Beyond the immediate concerns of tax shortfalls, there is a growing consensus among observers that the administration is "stockpiling ammunition." There are also strong indications that the March 31 budget might not be the last intervention for the year. High-ranking officials have hinted that geopolitical instability in the Middle East, specifically the impact of the conflict involving Iran, could necessitate further fiscal expansion to manage surging oil prices and domestic inflation.

Hong Ik-pyo, Cheong Wa Dae Senior Secretary for Political Affairs, stated after the war supplementary budget was submitted that a second supplementary budget may be needed in 2H26 if the war in the Middle East continues. This sentiment was echoed by Park Hong-keun, the Minister of Planning and Budget, who noted on April 7 that a second additional budget remains a distinct possibility. According to reports from The Straits Times, this expansionary stance marks a hallmark of the current administration’s "pre-emptive response" strategy to protect consumers from the rising cost of living.

A shift from debt reduction to crisis readiness

This strategy represents a shift in fiscal priority. Usually, excess funds are used to pay down national debt, which recently topped $800bn following massive stimulus pushes. However, a researcher from a government-funded research institute noted that the government currently views the BoK surplus as "money already in its wallet." Rather than using these funds to lower the national debt ratio—which Trading Economics models suggest could trend around 49.3% of GDP—the government appears prioritised on maintaining immediate liquidity to handle future shocks.

While this provides the government with a flexible "war chest," it circumvents the traditional democratic process of fiscal control. The National Assembly Budget Office remains firm in its stance that these funds should have been integrated into the formal review process. By doing so, the legislature could have determined if the KRW10.705 trillion ($7.24bn) would be better spent on immediate relief or if it truly needed to be held in reserve.

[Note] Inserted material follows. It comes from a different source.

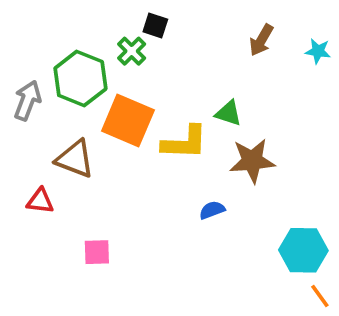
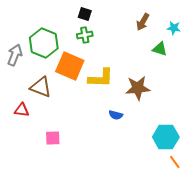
green cross: (132, 51) -> (85, 35), moved, turned 35
green triangle: (228, 113) -> (160, 49), moved
blue semicircle: (212, 210) -> (116, 115), turned -144

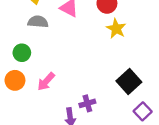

As the Middle East crisis continues to influence global energy prices and supply chains, the South Korean government’s fiscal conservatism—or strategic hoarding, depending on the perspective—will remain a point of intense political friction. The tension between the executive’s need for "emergency ammunition" and the legislature’s demand for "fiscal transparency" defines the current state of Korea’s 2026 economic policy. For now, the surplus remains untouched, waiting for a potential second wave of economic pressure that many in the administration believe is inevitable. Under this "ammunition" strategy, the government is essentially betting that the cost of transparency today is a price worth paying for the flexibility to act tomorrow.